On the iPad, media is data. And you do need to manipulate it: Arranging apps. Moving books in iBooks. And so forth.

In iOS 4, you can organize apps into folders. ComicZeal is doing much same thing: organizing comics into series. Let's directly compare the two.

Folders on iOS 4:

Step 1: tap the app icon.
Step 2: drag onto another app icon.
Step 3: There is no Step 3.

Direct manipulation: tap with finger, move with finger.

ComicZeal:

Step 1: tap on the comic menu.
Step 2: tap edit.
Step 3: tap comic.
Step 4: tap move.
Step 5: choose destination from another popup.
Step 6: tap save.

Indirect manipulation: a complicated series of menus and popovers.

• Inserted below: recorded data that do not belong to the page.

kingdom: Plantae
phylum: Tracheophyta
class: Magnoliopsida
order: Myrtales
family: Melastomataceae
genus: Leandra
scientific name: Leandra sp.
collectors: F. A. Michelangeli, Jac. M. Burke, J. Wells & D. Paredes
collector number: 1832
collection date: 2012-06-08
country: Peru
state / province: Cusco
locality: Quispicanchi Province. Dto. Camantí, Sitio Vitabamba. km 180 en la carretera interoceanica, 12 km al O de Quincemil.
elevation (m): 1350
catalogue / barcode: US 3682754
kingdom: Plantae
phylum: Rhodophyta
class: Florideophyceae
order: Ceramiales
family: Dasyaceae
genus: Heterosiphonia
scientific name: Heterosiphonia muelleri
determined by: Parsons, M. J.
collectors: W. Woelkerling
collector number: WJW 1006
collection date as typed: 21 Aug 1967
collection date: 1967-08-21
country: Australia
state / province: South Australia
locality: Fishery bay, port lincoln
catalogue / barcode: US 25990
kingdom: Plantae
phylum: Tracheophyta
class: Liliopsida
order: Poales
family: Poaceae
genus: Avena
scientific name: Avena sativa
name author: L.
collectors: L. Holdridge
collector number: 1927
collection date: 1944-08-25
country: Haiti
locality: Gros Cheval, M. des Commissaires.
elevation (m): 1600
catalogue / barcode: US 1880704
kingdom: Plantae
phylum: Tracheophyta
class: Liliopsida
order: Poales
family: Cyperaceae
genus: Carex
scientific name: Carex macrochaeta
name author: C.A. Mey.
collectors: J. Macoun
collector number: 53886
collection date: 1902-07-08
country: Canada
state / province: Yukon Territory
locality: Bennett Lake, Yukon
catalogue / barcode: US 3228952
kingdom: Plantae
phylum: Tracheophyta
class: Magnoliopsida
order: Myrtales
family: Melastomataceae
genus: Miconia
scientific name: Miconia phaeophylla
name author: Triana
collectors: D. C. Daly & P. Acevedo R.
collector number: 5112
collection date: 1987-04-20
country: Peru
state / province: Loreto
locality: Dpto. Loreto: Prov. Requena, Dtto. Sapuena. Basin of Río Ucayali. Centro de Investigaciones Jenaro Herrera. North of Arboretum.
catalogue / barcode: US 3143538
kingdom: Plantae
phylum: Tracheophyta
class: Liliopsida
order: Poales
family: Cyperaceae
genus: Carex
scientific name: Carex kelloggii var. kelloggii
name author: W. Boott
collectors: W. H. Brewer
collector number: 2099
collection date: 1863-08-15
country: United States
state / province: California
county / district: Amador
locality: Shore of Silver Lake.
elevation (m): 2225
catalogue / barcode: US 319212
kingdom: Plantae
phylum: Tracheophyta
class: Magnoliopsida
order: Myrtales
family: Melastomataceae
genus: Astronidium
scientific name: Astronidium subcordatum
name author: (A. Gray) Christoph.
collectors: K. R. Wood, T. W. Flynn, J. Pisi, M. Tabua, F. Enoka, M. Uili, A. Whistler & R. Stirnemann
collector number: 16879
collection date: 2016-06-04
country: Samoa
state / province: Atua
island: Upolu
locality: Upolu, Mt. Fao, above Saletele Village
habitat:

More, the user has to discover this convoluted procedure through trial and error, it's not obvious. (And, unlike GoodReader, there is no automatic help.)

Direct is simple and transparent. Effortless. A user "just does." That's the iPad way.

Indirect is opaque and convoluted. Indirect breaks iOS interface conventions. It's appalling interface design.

The reason for interface conventions is so people "know" how a new app works, because it taps into the same procedures the rest of the OS uses. This saves the user a lot of work.

Example: The keys to cut, copy and paste on Windows and Mac are constant between applications, and even between the two OS's. Command-X, -C, -V. What purpose would it serve to have one single program change those keys to Command-R, -T, and -)? None.

Unless there is a compelling reason not to, apps should "fit" the nature of the iOS. ComicZeal doesn't.

Last edited by Daddy Warpig; 06-18-2010 at 02:53 AM.